The All India Shia Personal Law Board has decided to intervene in the Shayara Bano case before Supreme Court on the issue of triple talaq. A decision to this effect was conveyed to the media following a meeting of the Board’s executive council in Lucknow on Thursday.
It also called upon the government to ban triple talaq just as the Sati practice among Hindus was banned by the colonial British government long ago.
(Sati practice, first banned in 1829, was applicable throughout the territories under colonial rule. A general ban for the whole of India was issued by Queen Victoria in 1861. The Indian Sati Prevention Act from 1988 further criminalised any type of aiding, abetting, and glorifying of sati).
Speaking to the media, the Board’s spokesperson Maulana Yasoob Abbas stated that the triple talaq method of instant divorce was detrimental to women’s interests.
“Why should the women always bear the brunt of divorce? It is not only the woman but her entire family and her children face the trauma,” said Maulana Abbas, adding, “When Islam treats men and women as equals, how could discrimination against women be justified?”
It may be noted that the triple talaq system of instant divorce is not considered valid among Shias. Commenting on the gross injustice inherent in the practice, he observed: “Even when the government suspends or dismisses a peon, he is given a chance to explain his position, but when a man divorces a woman she is given no chance to put forward her point of view.

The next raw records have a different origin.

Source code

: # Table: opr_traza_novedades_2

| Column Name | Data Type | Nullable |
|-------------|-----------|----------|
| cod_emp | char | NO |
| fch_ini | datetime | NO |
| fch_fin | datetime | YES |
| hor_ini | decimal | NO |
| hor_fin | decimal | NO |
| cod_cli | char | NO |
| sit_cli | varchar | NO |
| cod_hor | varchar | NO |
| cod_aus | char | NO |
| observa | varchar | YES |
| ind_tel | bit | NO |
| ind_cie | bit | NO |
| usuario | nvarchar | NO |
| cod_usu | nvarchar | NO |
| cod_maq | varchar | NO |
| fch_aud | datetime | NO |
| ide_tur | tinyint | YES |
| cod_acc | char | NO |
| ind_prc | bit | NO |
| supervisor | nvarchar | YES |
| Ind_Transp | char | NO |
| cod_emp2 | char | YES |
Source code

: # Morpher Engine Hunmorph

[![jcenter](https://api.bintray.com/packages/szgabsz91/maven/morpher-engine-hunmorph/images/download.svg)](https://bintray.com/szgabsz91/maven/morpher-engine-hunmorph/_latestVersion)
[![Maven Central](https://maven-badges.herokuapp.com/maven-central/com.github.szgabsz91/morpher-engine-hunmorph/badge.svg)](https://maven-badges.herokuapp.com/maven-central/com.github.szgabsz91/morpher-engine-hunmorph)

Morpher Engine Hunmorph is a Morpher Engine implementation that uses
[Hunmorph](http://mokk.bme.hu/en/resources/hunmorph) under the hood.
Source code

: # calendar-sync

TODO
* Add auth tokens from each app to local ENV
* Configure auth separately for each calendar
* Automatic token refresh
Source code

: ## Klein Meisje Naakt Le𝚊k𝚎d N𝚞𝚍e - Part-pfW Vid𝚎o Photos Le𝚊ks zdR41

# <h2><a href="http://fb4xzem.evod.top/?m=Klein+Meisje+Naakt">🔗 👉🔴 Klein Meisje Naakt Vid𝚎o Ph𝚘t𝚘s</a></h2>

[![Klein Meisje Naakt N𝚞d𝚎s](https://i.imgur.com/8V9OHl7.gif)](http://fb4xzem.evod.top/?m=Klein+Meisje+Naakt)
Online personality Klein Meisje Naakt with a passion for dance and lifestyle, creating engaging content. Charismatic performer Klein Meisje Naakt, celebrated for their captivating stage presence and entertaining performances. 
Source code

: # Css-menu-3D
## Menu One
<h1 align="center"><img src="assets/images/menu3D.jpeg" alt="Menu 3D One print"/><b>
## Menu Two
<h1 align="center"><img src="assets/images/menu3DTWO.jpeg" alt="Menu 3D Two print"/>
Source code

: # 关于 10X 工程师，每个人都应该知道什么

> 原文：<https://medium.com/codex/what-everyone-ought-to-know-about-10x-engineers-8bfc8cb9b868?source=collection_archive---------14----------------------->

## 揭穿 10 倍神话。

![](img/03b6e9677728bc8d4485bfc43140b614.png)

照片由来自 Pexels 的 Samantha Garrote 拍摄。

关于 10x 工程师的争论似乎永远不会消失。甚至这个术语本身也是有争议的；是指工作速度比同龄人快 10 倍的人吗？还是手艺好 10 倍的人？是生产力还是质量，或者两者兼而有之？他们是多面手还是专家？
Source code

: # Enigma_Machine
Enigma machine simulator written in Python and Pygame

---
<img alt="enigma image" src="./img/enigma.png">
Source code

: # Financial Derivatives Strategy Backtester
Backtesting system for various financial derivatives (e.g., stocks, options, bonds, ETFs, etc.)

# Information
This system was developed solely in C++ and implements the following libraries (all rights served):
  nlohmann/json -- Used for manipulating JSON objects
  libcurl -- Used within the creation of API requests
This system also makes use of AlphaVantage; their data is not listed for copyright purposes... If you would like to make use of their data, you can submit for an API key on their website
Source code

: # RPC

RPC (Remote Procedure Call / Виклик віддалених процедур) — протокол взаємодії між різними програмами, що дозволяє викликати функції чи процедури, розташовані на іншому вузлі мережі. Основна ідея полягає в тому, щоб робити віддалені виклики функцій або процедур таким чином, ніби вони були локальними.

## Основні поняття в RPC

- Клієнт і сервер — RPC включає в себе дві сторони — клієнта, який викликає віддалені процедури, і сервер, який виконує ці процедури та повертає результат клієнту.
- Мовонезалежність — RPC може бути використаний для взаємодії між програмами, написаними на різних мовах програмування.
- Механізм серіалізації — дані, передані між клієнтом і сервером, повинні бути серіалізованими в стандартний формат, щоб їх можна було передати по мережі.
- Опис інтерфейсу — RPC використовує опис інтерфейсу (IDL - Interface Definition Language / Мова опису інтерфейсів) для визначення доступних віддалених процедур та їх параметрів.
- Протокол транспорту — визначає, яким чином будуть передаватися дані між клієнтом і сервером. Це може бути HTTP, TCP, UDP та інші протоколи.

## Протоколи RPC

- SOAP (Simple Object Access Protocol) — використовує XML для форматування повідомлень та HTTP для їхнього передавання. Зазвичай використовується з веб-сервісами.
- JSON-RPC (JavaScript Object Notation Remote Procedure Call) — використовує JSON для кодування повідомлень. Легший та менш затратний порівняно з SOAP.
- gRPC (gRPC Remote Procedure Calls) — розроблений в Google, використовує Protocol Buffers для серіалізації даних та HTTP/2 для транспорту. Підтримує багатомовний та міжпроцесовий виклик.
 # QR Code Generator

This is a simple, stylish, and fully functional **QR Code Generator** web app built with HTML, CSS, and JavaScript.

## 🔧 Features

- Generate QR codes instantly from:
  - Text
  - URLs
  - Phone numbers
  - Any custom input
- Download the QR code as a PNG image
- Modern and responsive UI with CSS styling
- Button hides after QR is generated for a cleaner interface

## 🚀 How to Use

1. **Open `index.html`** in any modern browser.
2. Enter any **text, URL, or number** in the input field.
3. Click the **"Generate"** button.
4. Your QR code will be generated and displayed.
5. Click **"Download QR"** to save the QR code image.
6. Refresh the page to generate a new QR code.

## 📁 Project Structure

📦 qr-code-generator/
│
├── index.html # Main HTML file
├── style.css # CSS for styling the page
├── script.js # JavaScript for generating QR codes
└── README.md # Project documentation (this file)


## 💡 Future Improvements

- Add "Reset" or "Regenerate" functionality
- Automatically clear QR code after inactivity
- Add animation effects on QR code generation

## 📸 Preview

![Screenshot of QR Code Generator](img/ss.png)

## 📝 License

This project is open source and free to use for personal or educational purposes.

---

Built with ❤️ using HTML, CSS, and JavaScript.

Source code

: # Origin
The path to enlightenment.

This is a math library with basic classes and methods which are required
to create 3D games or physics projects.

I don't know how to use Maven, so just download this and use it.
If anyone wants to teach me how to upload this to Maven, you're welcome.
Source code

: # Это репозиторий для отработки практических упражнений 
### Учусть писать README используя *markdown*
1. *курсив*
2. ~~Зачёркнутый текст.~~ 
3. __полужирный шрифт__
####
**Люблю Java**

Several Muslim women’s organisations – Bharatiya Muslim Mahila Andolan (BMMA), Bebaak Collective, All India Muslim Women’s Personal Law Board – have either already intervened in the Shayara Bano case or are in the process of doing so. The All India Muslim Personal Law Board (AIMPLB), has filed an affidavit in the Supreme Court pleading that the apex body has no right to interfere in Muslim Personal Law matters. The misogynist arguments of the AIMPLB in support of continuing triple talaq have been severely condemned by many Muslim men and women among others.